* **WHAT TO PRODUCE**
Using the listing below, keep only the lines with the word "start" and copy them.

RECORDS FOR PROCESSING: Begin

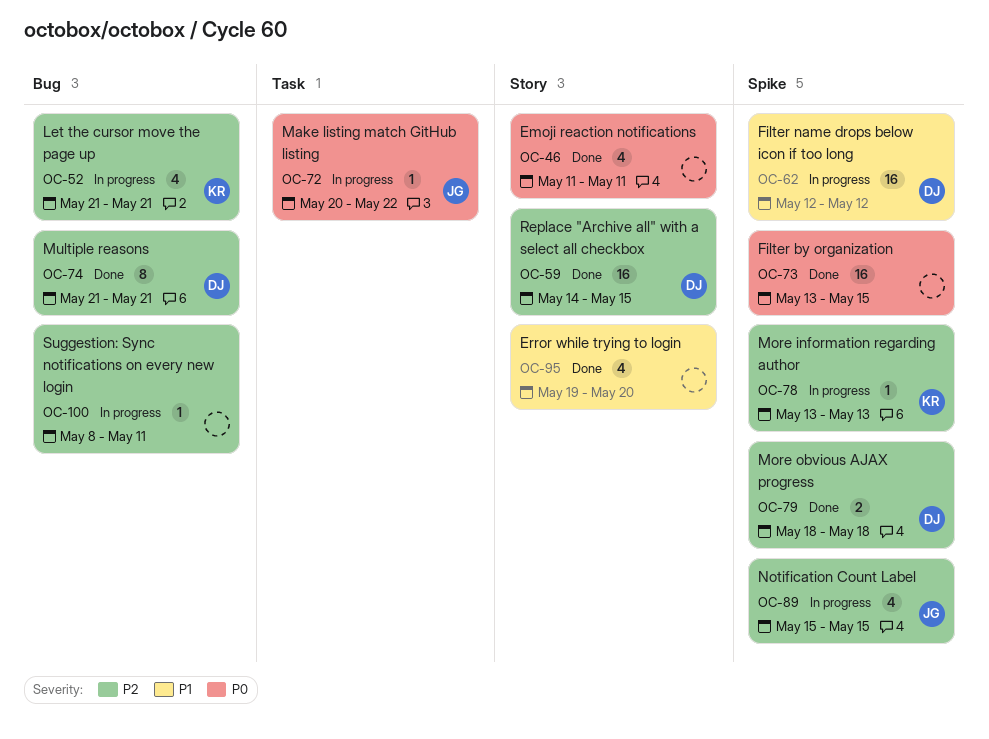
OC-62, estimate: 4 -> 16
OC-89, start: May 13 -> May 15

RECORDS FOR PROCESSING: End
RECORDS FOR PROCESSING: Begin

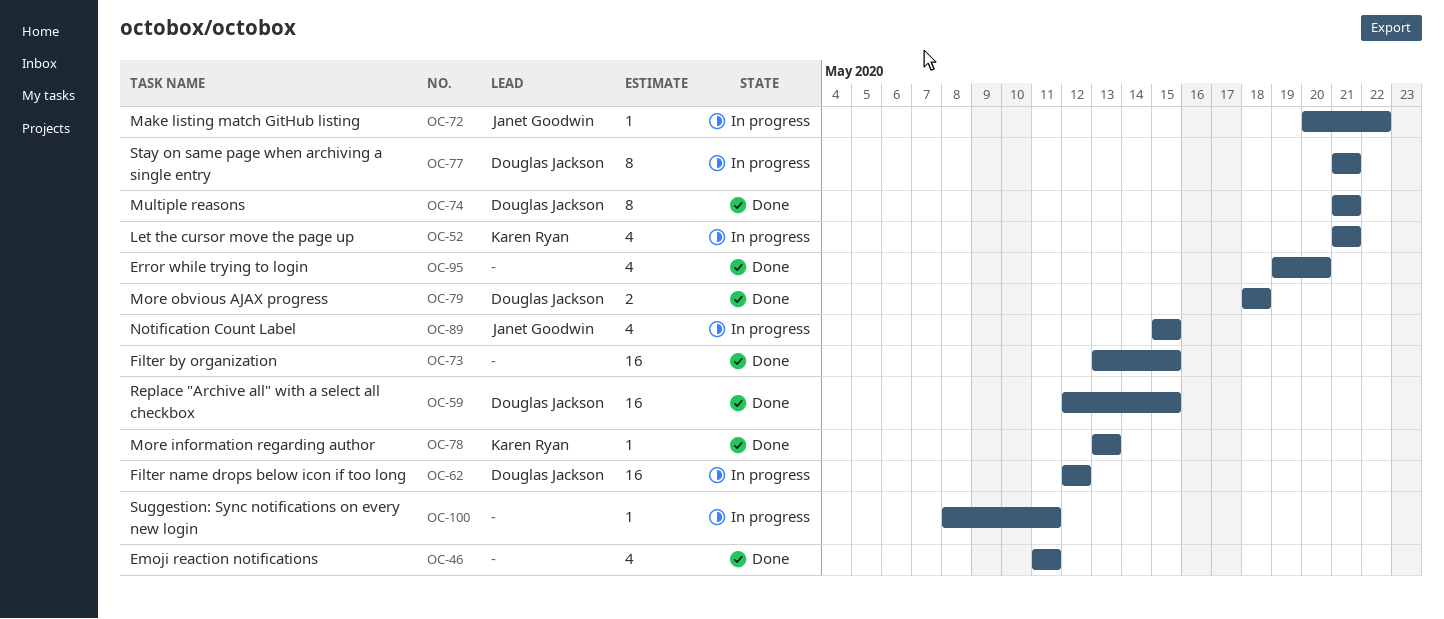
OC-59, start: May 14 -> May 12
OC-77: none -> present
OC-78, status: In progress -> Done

RECORDS FOR PROCESSING: End
RECORDS FOR PROCESSING: Begin

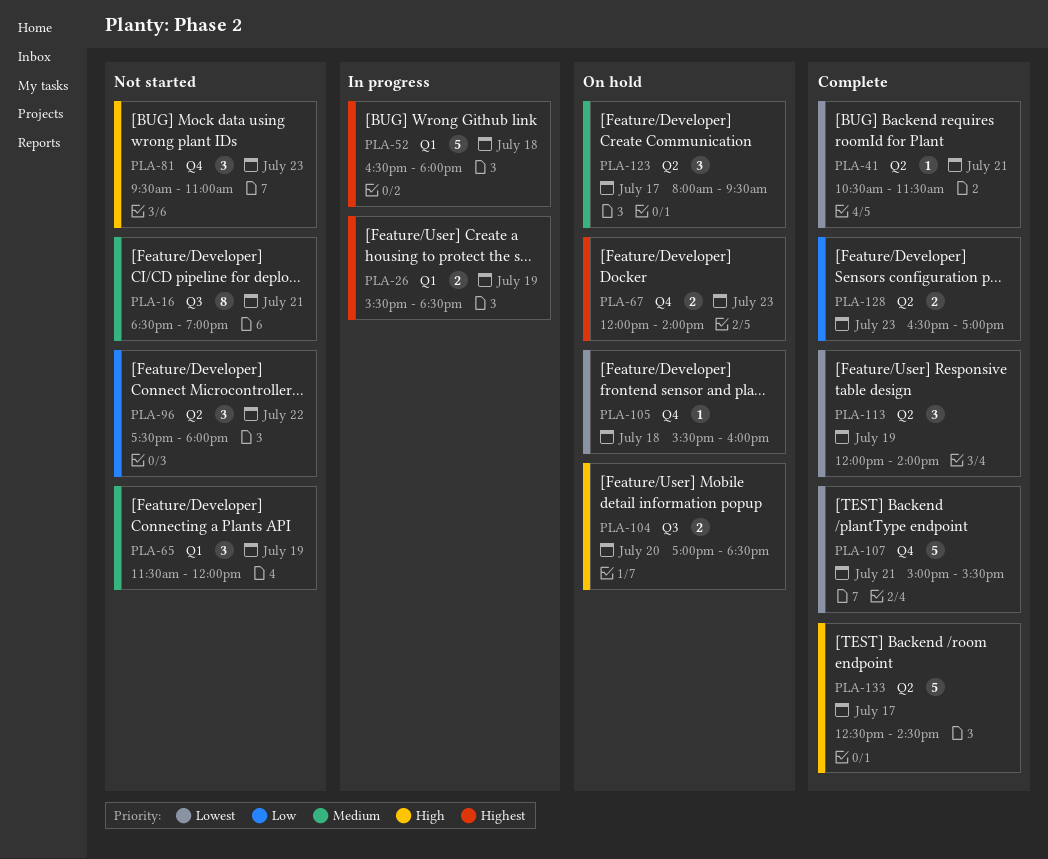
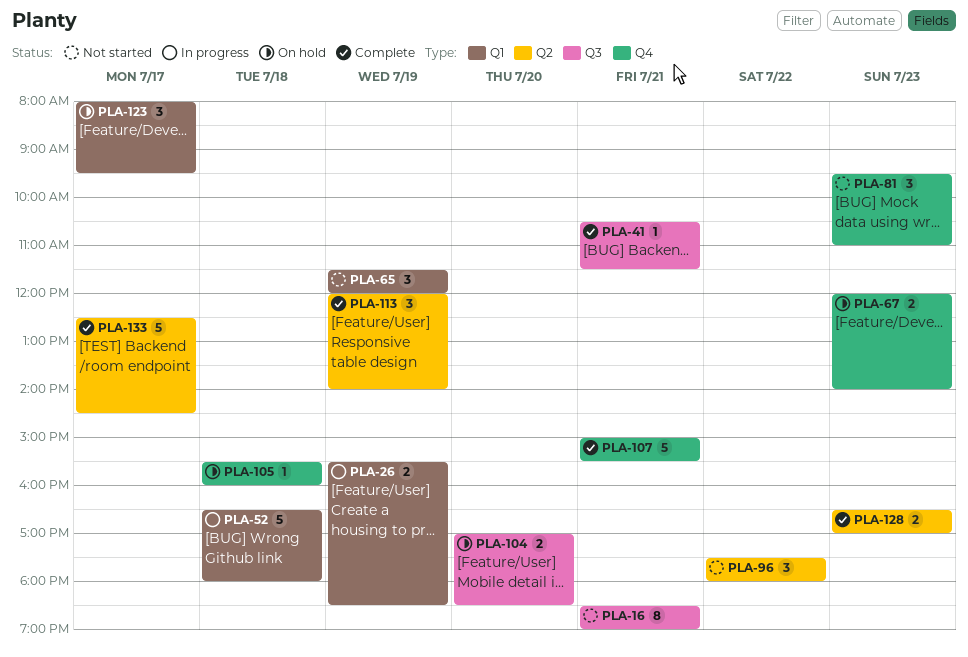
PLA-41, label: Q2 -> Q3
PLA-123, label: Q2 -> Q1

RECORDS FOR PROCESSING: End

* **EXERCISE RESULT**
OC-89, start: May 13 -> May 15
OC-59, start: May 14 -> May 12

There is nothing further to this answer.